Ecommerce ops · Production

How Sary Used Algolia to Improve Search & Better Understand Its Customers

The problem

Sary's early open source search solution created problems with discovery quality, keyword search accuracy, and understanding customer intent, with Arabic-language keyword support being a particularly acute gap.

First attempt

The simple open source search solution Sary used in its early days lacked adequate discovery quality, keyword search accuracy, and customer intent recognition, and could not deliver good results from Arabic keywords.

Workflow diagram · grounded in source
1
Customer search or browse
trigger
“being used for product-specific searches powered by keyword search capabilities, category searches to improve product discovery”
2
AI keyword search with Arabic support
ai_action
“This was one of the biggest problems we had before, and we found that Algolia had phenomenal Arabic support.

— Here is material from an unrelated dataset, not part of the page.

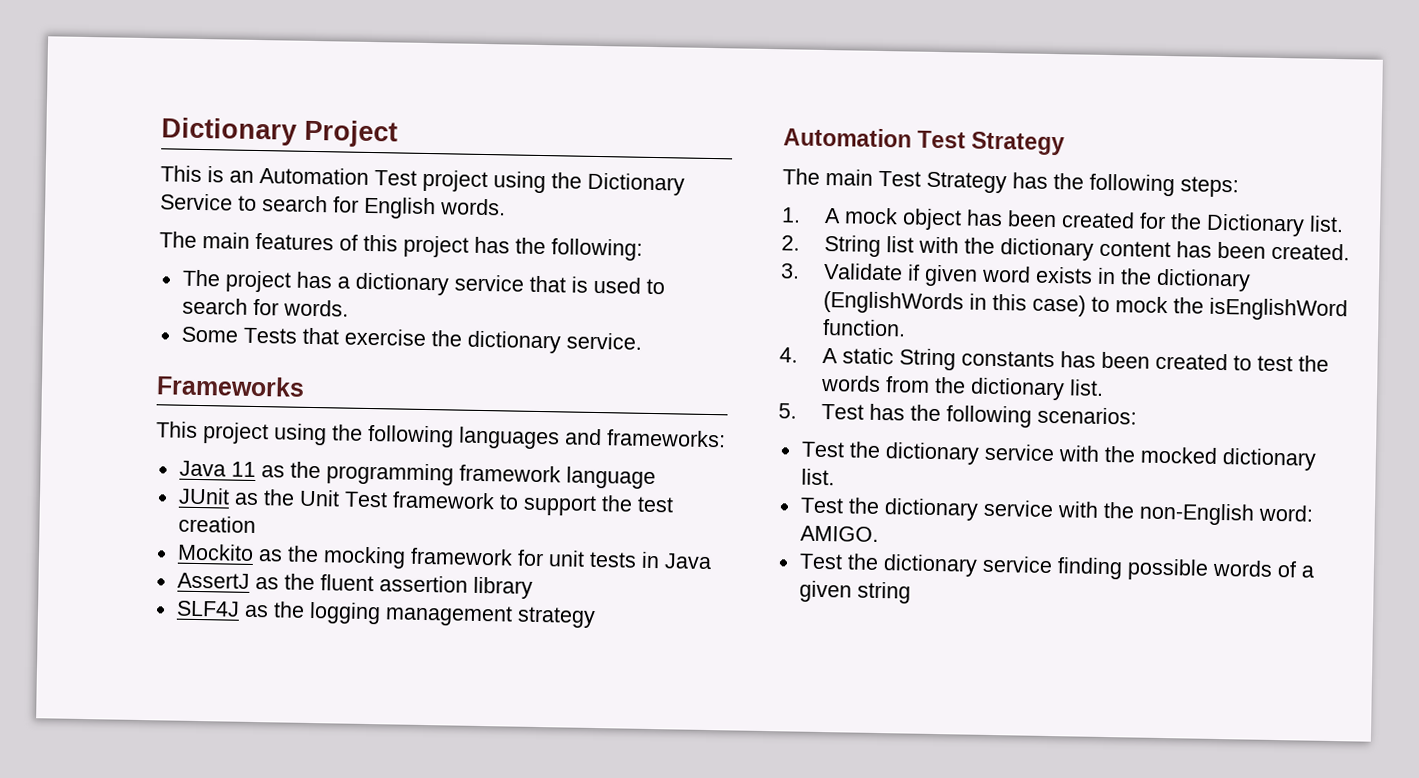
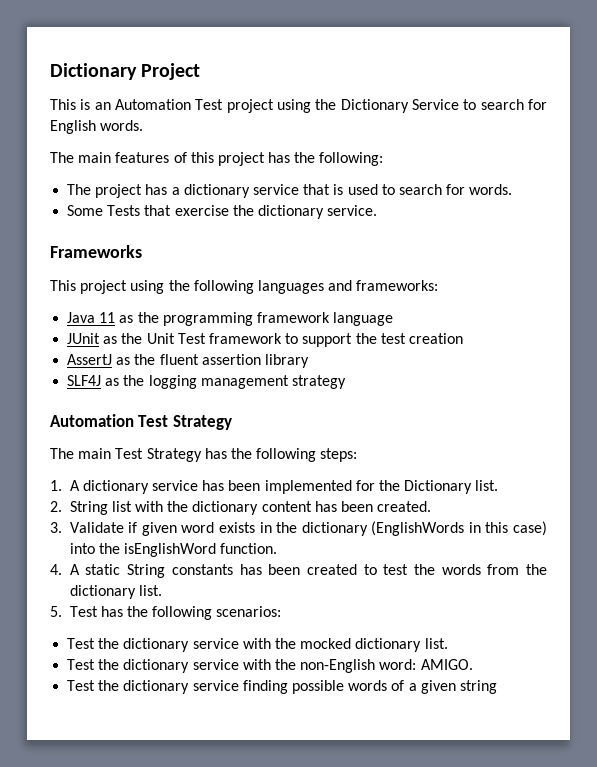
[176,543,712,570] // Mockito as the mocking framework for unit tests in Java -> (463, 338) none
[843,207,1135,231] mock object has been created -> [82,480,352,494] dictionary service has been implemented
[1090,296,1168,314] to mock -> [69,543,95,554] into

This gave us an immense uplift across the board for all our Arabic customers.”
3
Recommend-powered product suggestions
ai_action
“in just four months since the adoption of Recommend, which is also being used both on the web and mobile apps, Binghannam is seeing strong results”
4
Backend brand and category boosting
ai_action
“marketing and category management teams have been using Algolia's AI capabilities to boost specific brands, partners, and categories”
5
A/B Testing and behavior feedback
feedback_loop
“I believe we've had a more fundamental, maybe cultural change at the organization since we implemented Algolia. We found ourselves able to change, control and experiment with search and discovery in an effortless and immediate manner.”
Reported outcome

After adopting Algolia, Sary achieved a 500x improvement in search speed and a 300% boost in click-through rates, with customers frequently buying recommended products and the team gaining the ability to experiment with and understand customer behavior through A/B Testing.

Reported metrics
Search speed improvement500x
Click-through rate improvement300 percent
Reported stack
AlgoliaRecommendA/B Testing
Source
https://www.algolia.com/customers/sary
Read source ↗

Frequently asked questions

What did this team achieve with this AI workflow?

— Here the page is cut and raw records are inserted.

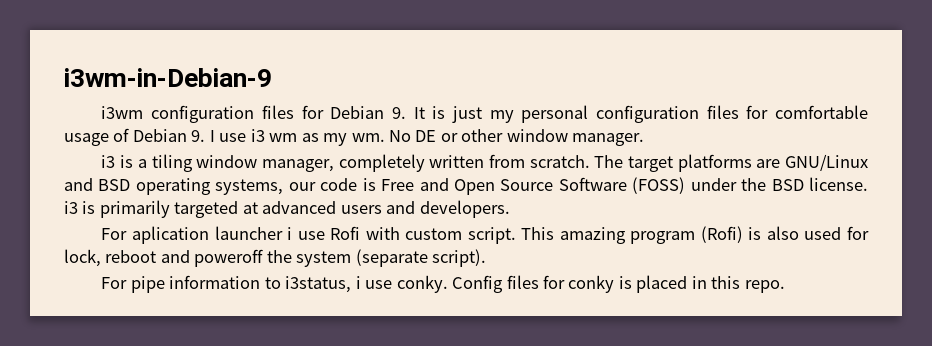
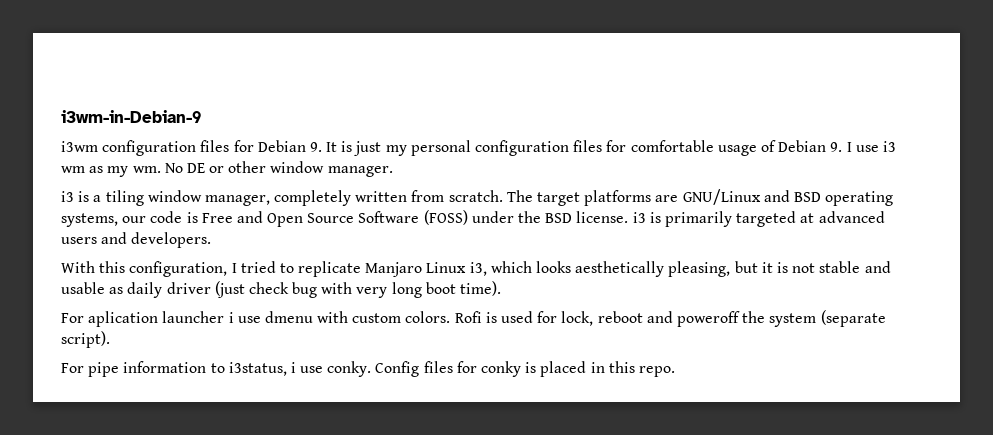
(510, 209) none -> [61,261,891,277] [61,281,502,298] // With this configuration, I tried to replicate Manjaro Linux i3, which looks aesthetically pleasing, but it is not stable and usable as daily driver (just check bug with very long boot time).
[330,226,361,240] Rofi -> [264,311,313,323] dmenu
[467,226,799,244] script. This amazing program (Rofi) is also -> [405,311,497,323] colors. Rofi is

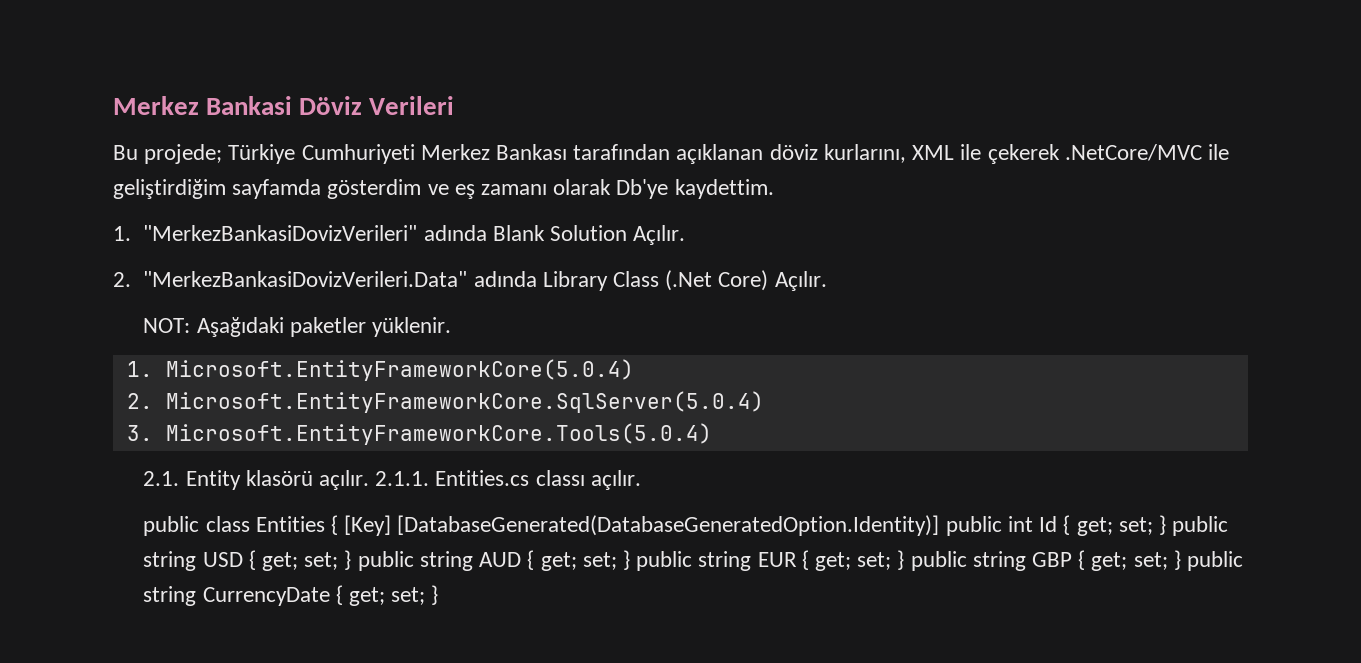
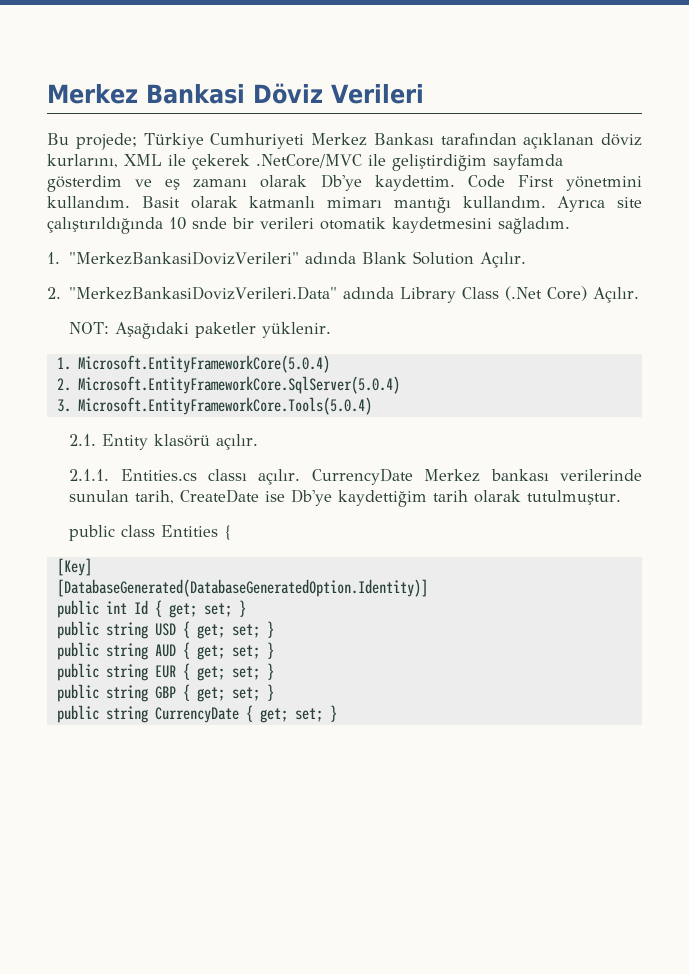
(774, 189) none -> [467,175,642,191] [47,196,642,213] [47,217,570,234] Code First yönetmini kullandım. Basit olarak katmanlı mimarı mantığı kullandım. Ayrıca site çalıştırıldığında 10 snde bir verileri otomatik kaydetmesini sağladım.
(370, 480) none -> (259, 442) //
(641, 480) none -> [311,468,642,485] [69,489,622,507] CurrencyDate Merkez bankası verilerinde sunulan tarih, CreateDate ise Db'ye kaydettiğim tarih olarak tutulmuştur.
(339, 525) none -> (233, 532) //
(392, 525) none -> (92, 567) //
(940, 525) none -> (428, 588) //
(1166, 525) none -> (246, 608) //
(352, 560) none -> (274, 629) //
(630, 560) none -> (274, 650) //
(905, 560) none -> (274, 671) //
(1181, 560) none -> (274, 692) //

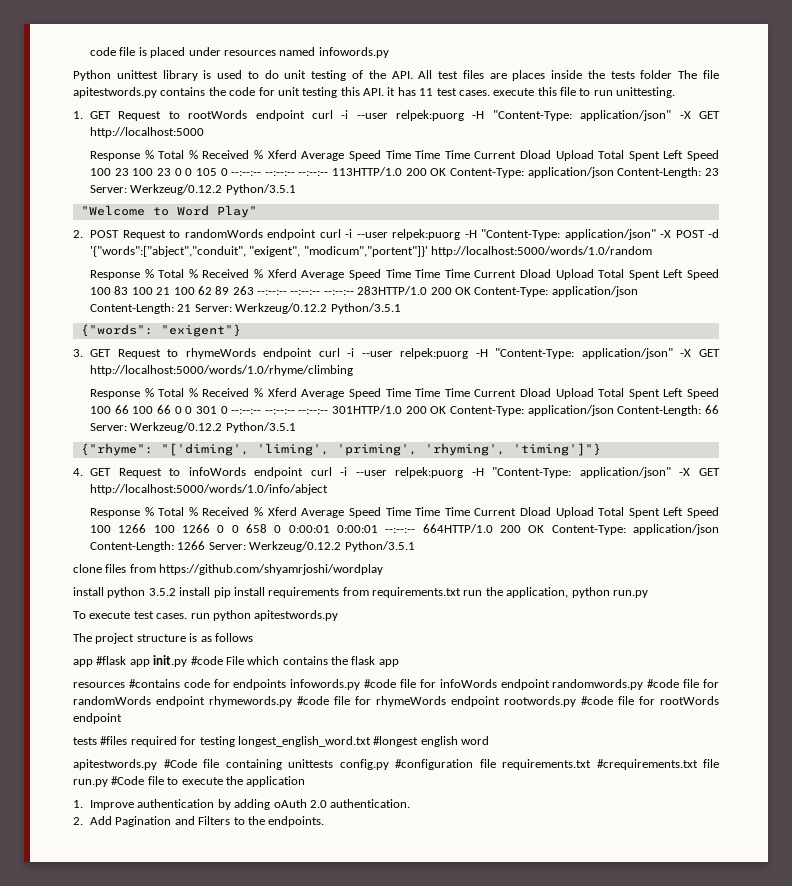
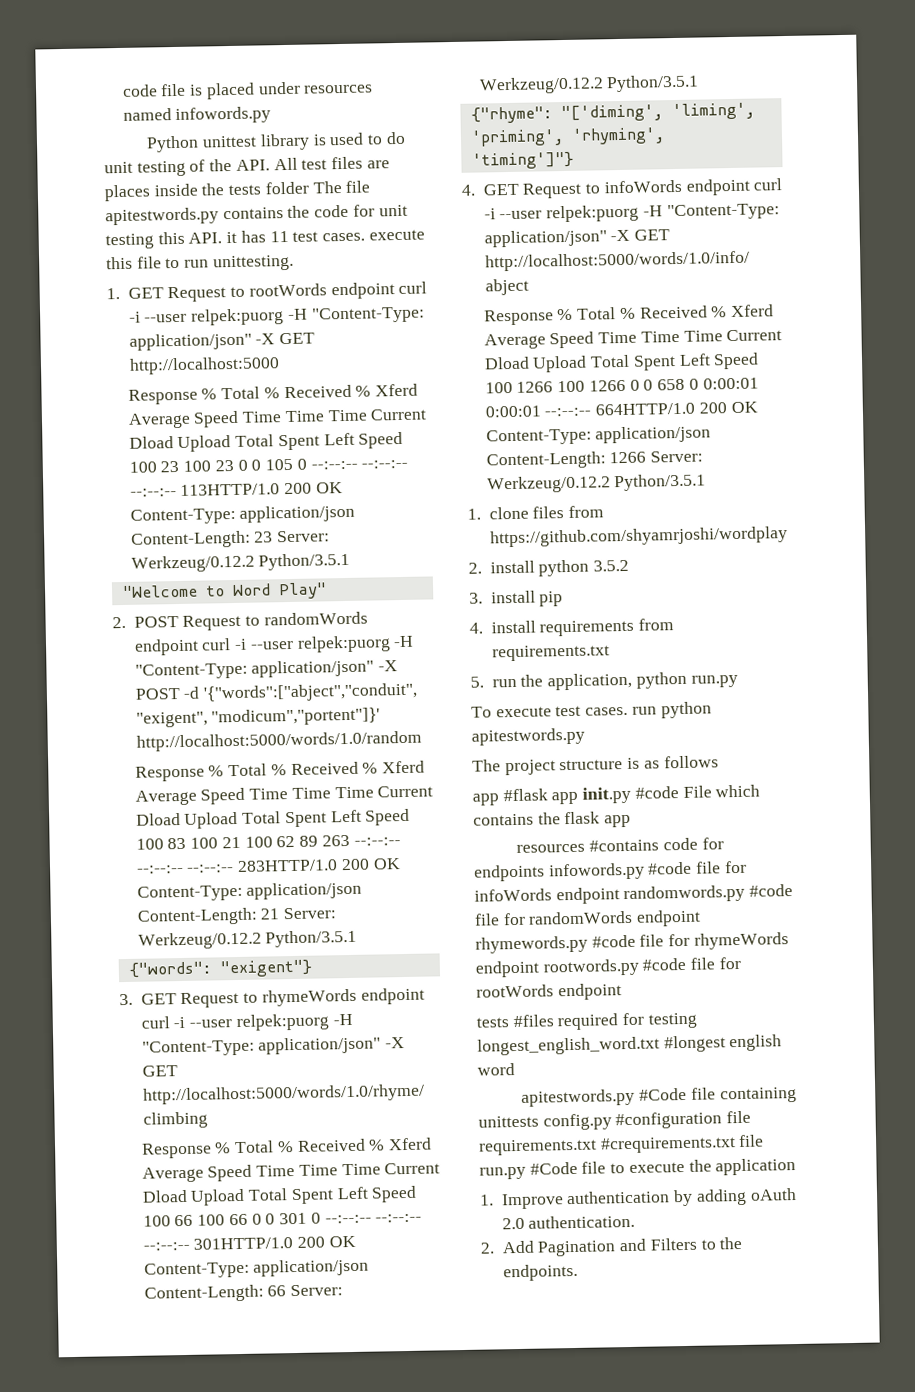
(415, 546) none -> [467,508,481,520] 1.
(384, 569) none -> [468,562,482,574] 2.
(176, 592) none -> [469,592,483,604] // 3.
(231, 592) none -> [469,622,483,634] // 4.
(461, 592) none -> [470,676,484,688] // 5.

After adopting Algolia, Sary achieved a 500x improvement in search speed and a 300% boost in click-through rates, with customers frequently buying recommended products and the team gaining the ability to experiment wi…

What tools did this team use?

Algolia, Recommend, A/B Testing.

What results were reported?

Search speed improvement: 500x; Click-through rate improvement: 300 percent (source-reported, not independently verified).

What failed first in this deployment?

The simple open source search solution Sary used in its early days lacked adequate discovery quality, keyword search accuracy, and customer intent recognition, and could not deliver good results from Arabic keywords.

How is this ecommerce ops AI workflow structured?

Customer search or browse → AI keyword search with Arabic support → Recommend-powered product suggestions → Backend brand and category boosting → A/B Testing and behavior feedback.